Reproduce the lines of the listing below, substituting "Maggiori informazioni" for every "Scopri di più" and changing nothing else. Omit the pictures.

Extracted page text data

▬▬▬▬▬▬▬▬▬▬

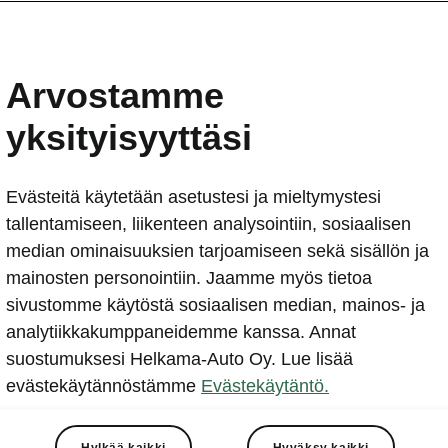
ŠKODA FABIA COMBI 20 
2020-09-22T06:02:44.953+00:00
Arvostamme
ŠKODA FABIA Combi viettää merkkipäiviä: farmarimal
yksityisyyttäsi
menestys sai alkunsa 20 vuotta sitten Pariisin autonäy
sukupolven FABIA COMBI tuotiin markkinoille vuotta 
pystyperäinen FABIA ja äänestettiin kotimaassaan Tšeki
Evästeitä käytetään asetustesi ja mieltymystesi
vuoden autoksi 2001. FABIA COMBI ihastutti vahvoilla o
tallentamiseen, liikenteen analysointiin, sosiaalisen
yksi harvoista pienten perheautojen kokoluokan autoista, 
median ominaisuuksien tarjoamiseen sekä sisällön ja
sekä matkustajille että matkatavaroille. Tavaratilan sai 
mainosten personointiin. Jaamme myös tietoa
1225 litraan autossa, jonka pituus oli vain 4,22 metri
sivustomme käytöstä sosiaalisen median, mainos- ja
sukupolven myötä tilat ovat vielä kasvaneet. Koska suuri
analytiikkakumppaneidemme kanssa. Annat
erinomainen vastine rahalle, FABIA COMBI on jo kah
suostumuksesi Helkama-Auto Oy. Lue lisää
ollut monen perheen autovalinta.
evästekäytännöstämme
Evästekäytäntö.
Hylkää kaikki
Hyväksy kaikki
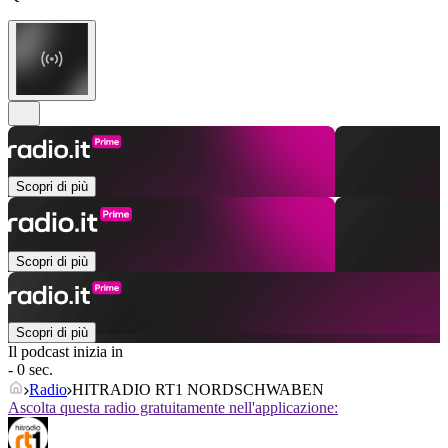
Scopri di più
Scopri di più
Scopri di più
Il podcast inizia in
- 0 sec.
Radio
HITRADIO RT1 NORDSCHWABEN
Ascolta questa radio gratuitamente nell'applicazione:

▬▬▬▬▬▬▬▬▬▬

TASK SOLUTION:
ŠKODA FABIA COMBI 20 
2020-09-22T06:02:44.953+00:00
Arvostamme
ŠKODA FABIA Combi viettää merkkipäiviä: farmarimal
yksityisyyttäsi
menestys sai alkunsa 20 vuotta sitten Pariisin autonäy
sukupolven FABIA COMBI tuotiin markkinoille vuotta 
pystyperäinen FABIA ja äänestettiin kotimaassaan Tšeki
Evästeitä käytetään asetustesi ja mieltymystesi
vuoden autoksi 2001. FABIA COMBI ihastutti vahvoilla o
tallentamiseen, liikenteen analysointiin, sosiaalisen
yksi harvoista pienten perheautojen kokoluokan autoista, 
median ominaisuuksien tarjoamiseen sekä sisällön ja
sekä matkustajille että matkatavaroille. Tavaratilan sai 
mainosten personointiin. Jaamme myös tietoa
1225 litraan autossa, jonka pituus oli vain 4,22 metri
sivustomme käytöstä sosiaalisen median, mainos- ja
sukupolven myötä tilat ovat vielä kasvaneet. Koska suuri
analytiikkakumppaneidemme kanssa. Annat
erinomainen vastine rahalle, FABIA COMBI on jo kah
suostumuksesi Helkama-Auto Oy. Lue lisää
ollut monen perheen autovalinta.
evästekäytännöstämme
Evästekäytäntö.
Hylkää kaikki
Hyväksy kaikki
Maggiori informazioni
Maggiori informazioni
Maggiori informazioni
Il podcast inizia in
- 0 sec.
Radio
HITRADIO RT1 NORDSCHWABEN
Ascolta questa radio gratuitamente nell'applicazione:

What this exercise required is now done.